- _Job A_: In the forum thread on signed integer overflow, why does the poster's edit say that multiplying signed integers is the main issue?

- _Reading text_:

== Segment start ==

5

Which if any of the following does "the right thing" in a standards-compliant manner? You can assume that m and n are of type int (signed integer). The main issue is signed integer overflow.

Sample 1.

size_t bytes = n * m;
if (n > 0 && m > 0 && SIZE_MAX/n >= m) {
    /* allocate “bytes” space */
}

Sample 2.

if (n > 0 && m > 0 && SIZE_MAX/n >= m) {
    size_t bytes = n * m;
    /* allocate “bytes” space */
}

Sample 3.

if (n > 0 && m > 0 && SIZE_MAX/n >= m) {
    size_t bytes = (size_t)n * (size_t)m;
    /* allocate “bytes” space */
}

I think they're all wrong, but not all for the same reason. So what would be correct?

These snippets are taken from here.


Edited to emphasise that the main issue is multiplying signed integers, which can lead to Undefined Behaviour (which unsigned does not).

I now think that the last sample works correctly provided that integer, signed integer, size_t and SIZE_MAX have the "usual" values, or at least that they comply with relevant standards.

== Segment end ==

- _Materials provided_:

== Segment start ==

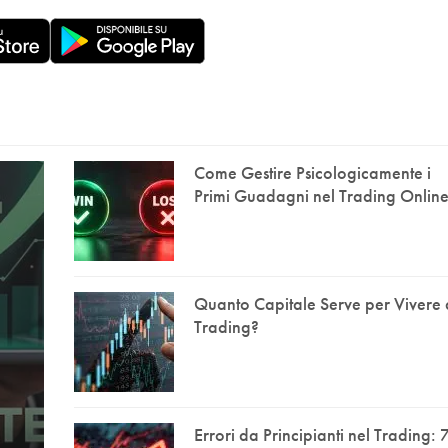
Come Gestire Psicologicamente i
Primi Guadagni nel Trading Onlin
Quanto Capitale Serve per Vivere 
Trading?
Errori da Principianti nel Trading: 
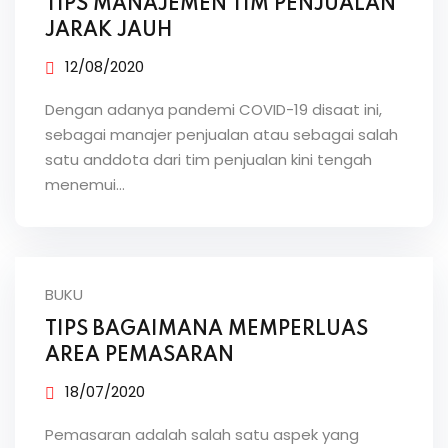
TIPS MANAJEMEN TIM PENJUALAN
JARAK JAUH
12/08/2020
Dengan adanya pandemi COVID-19 disaat ini,
sebagai manajer penjualan atau sebagai salah
satu anddota dari tim penjualan kini tengah
menemui…
BUKU
TIPS BAGAIMANA MEMPERLUAS
AREA PEMASARAN
18/07/2020
Pemasaran adalah salah satu aspek yang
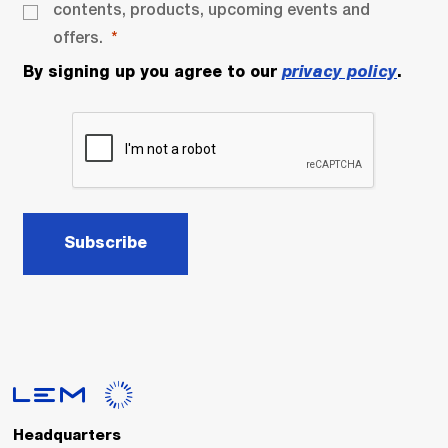
contents, products, upcoming events and
offers.
By signing up you agree to our
privacy policy
.
Subscribe
Headquarters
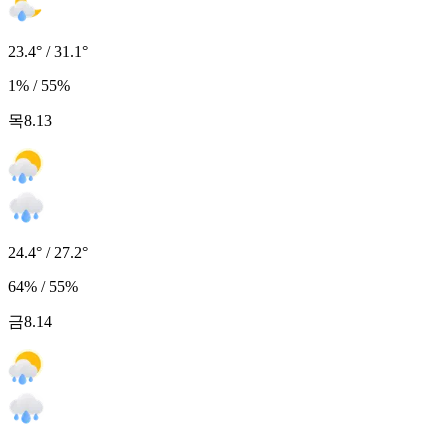
23.4° / 31.1°
1% / 55%
목
8.13
24.4° / 27.2°
64% / 55%
금
8.14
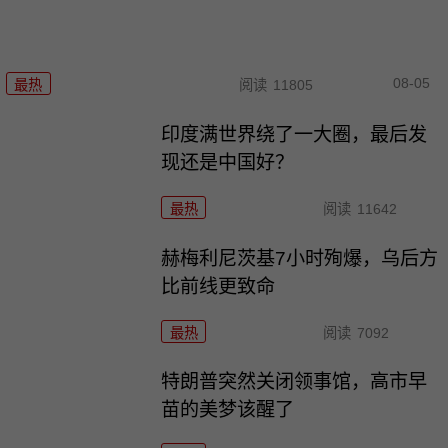
08-05
最热
阅读
11805
印度满世界绕了一大圈，最后发
现还是中国好？
最热
阅读
11642
赫梅利尼茨基7小时殉爆，乌后方
比前线更致命
最热
阅读
7092
特朗普突然关闭领事馆，高市早
苗的美梦该醒了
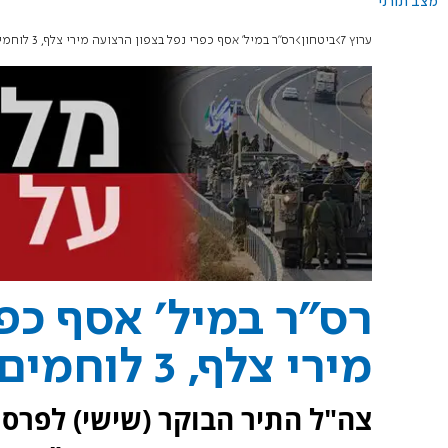
מצב תורני
ערוץ 7
ביטחון
רס"ר במיל' אסף כפרי נפל בצפון הרצועה מירי צלף, 3 לוחמים נוספים נפצעו
רס"ר במיל' אסף כפ
מירי צלף, 3 לוחמים נוספים נפצעו
צה"ל התיר הבוקר (שישי) לפרס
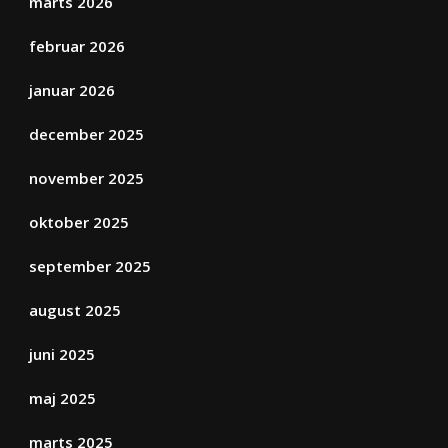
marts 2026
februar 2026
januar 2026
december 2025
november 2025
oktober 2025
september 2025
august 2025
juni 2025
maj 2025
marts 2025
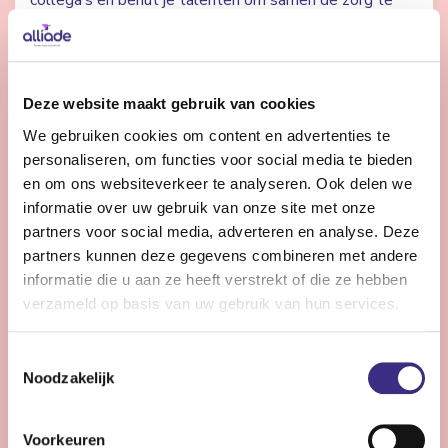
collega’s en benut je talenten om samen de zorg te
verbeteren? Dan zoeken we jou.
Bekijk vacature
Deze website maakt gebruik van cookies
We gebruiken cookies om content en advertenties te
personaliseren, om functies voor social media te bieden
Controller Vastgoed en ICT
en om ons websiteverkeer te analyseren. Ook delen we
informatie over uw gebruik van onze site met onze
partners voor social media, adverteren en analyse. Deze
Heerenveen
32 - 36 uur | Voltijds, Onbepaalde tijd
partners kunnen deze gegevens combineren met andere
informatie die u aan ze heeft verstrekt of die ze hebben
Ben jij de financial met expertise in vastgoed en ICT
verzameld op basis van uw gebruik van hun services.
die bijdraagt aan de meerjarige toekomstige
ontwikkeling, nieuwe businesscases en financieel in
Toestemmingsselectie
control zijn?
Noodzakelijk
Bekijk vacature
Voorkeuren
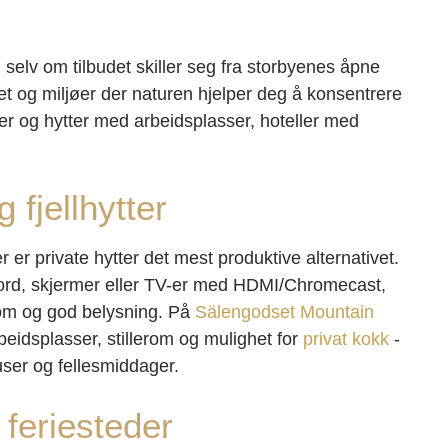
selv om tilbudet skiller seg fra storbyenes åpne
het og miljøer der naturen hjelper deg å konsentrere
tter og hytter med arbeidsplasser, hoteller med
g fjellhytter
er private hytter det mest produktive alternativet.
re bord, skjermer eller TV-er med HDMI/Chromecast,
om og god belysning. På
Sälengodset Mountain
eidsplasser, stillerom og mulighet for
privat kokk
-
user og fellesmiddager.
 feriesteder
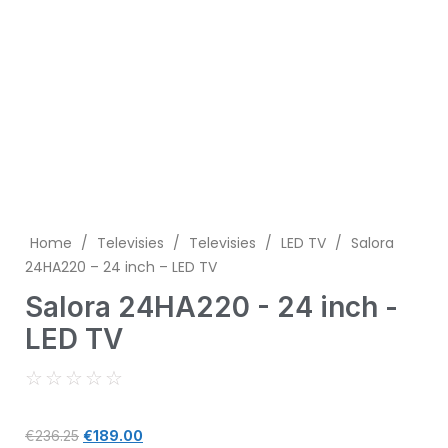
Home
/
Televisies
/
Televisies
/
LED TV
/
Salora
24HA220 – 24 inch – LED TV
Salora 24HA220 - 24 inch -
LED TV
☆
☆
☆
☆
☆
€
236.25
€
189.00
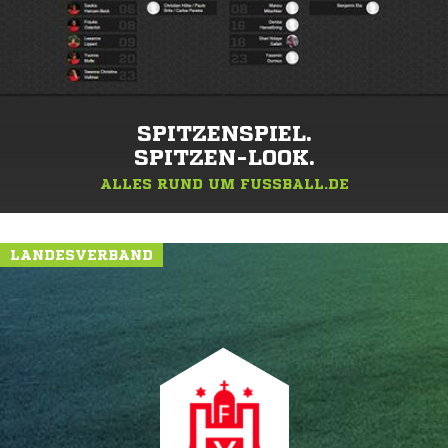
SPITZENSPIEL.
SPITZEN-LOOK.
ALLES RUND UM FUSSBALL.DE
LANDESVERBAND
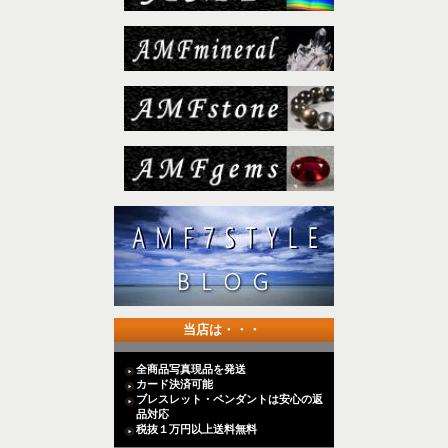
当店は・・・
全商品写真現品を発送
カード決済可能
ブレスレット・ペンダントは安心の返
品対応
税抜１万円以上送料無料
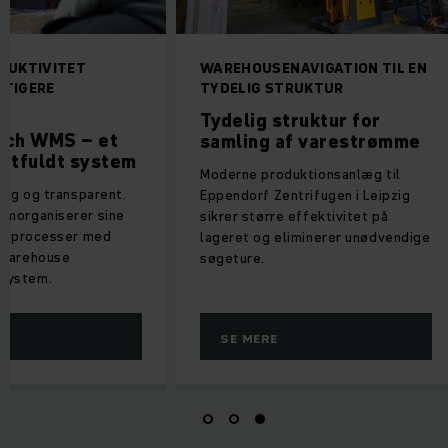
DUKTIVITET
WAREHOUSENAVIGATION TIL EN
TIGERE
TYDELIG STRUKTUR
Tydelig struktur for
ich WMS – et
samling af varestrømme
entfuldt system
Moderne produktionsanlæg til
tig og transparent.
Eppendorf Zentrifugen i Leipzig
omorganiserer sine
sikrer større effektivitet på
ke processer med
lageret og eliminerer unødvendige
 Warehouse
søgeture.
System.
SE MERE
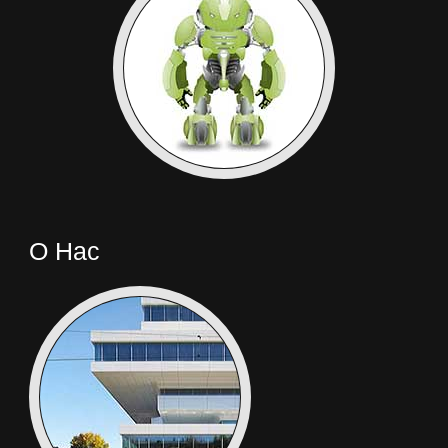
О Нас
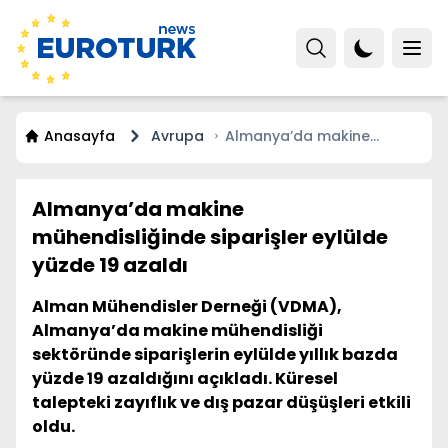
Anasayfa
Avrupa
Almanya’da makine
mühendisliğinde siparişler
eylülde yüzde 19 azaldı
Almanya’da makine
mühendisliğinde siparişler eylülde
yüzde 19 azaldı
Alman Mühendisler Derneği (VDMA),
Almanya’da makine mühendisliği
sektöründe siparişlerin eylülde yıllık bazda
yüzde 19 azaldığını açıkladı. Küresel
talepteki zayıflık ve dış pazar düşüşleri etkili
oldu.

== Segment end ==

- _Job B_: List each line of the records that contains the string "social". Case counts.

- _Exercise answer A_: Multiplying signed integers can lead to undefined behavior. Multiplying unsigned integers does not.

- _Exercise answer B_:
personaliseren, om functies voor social media te bieden
partners voor social media, adverteren en analyse. Deze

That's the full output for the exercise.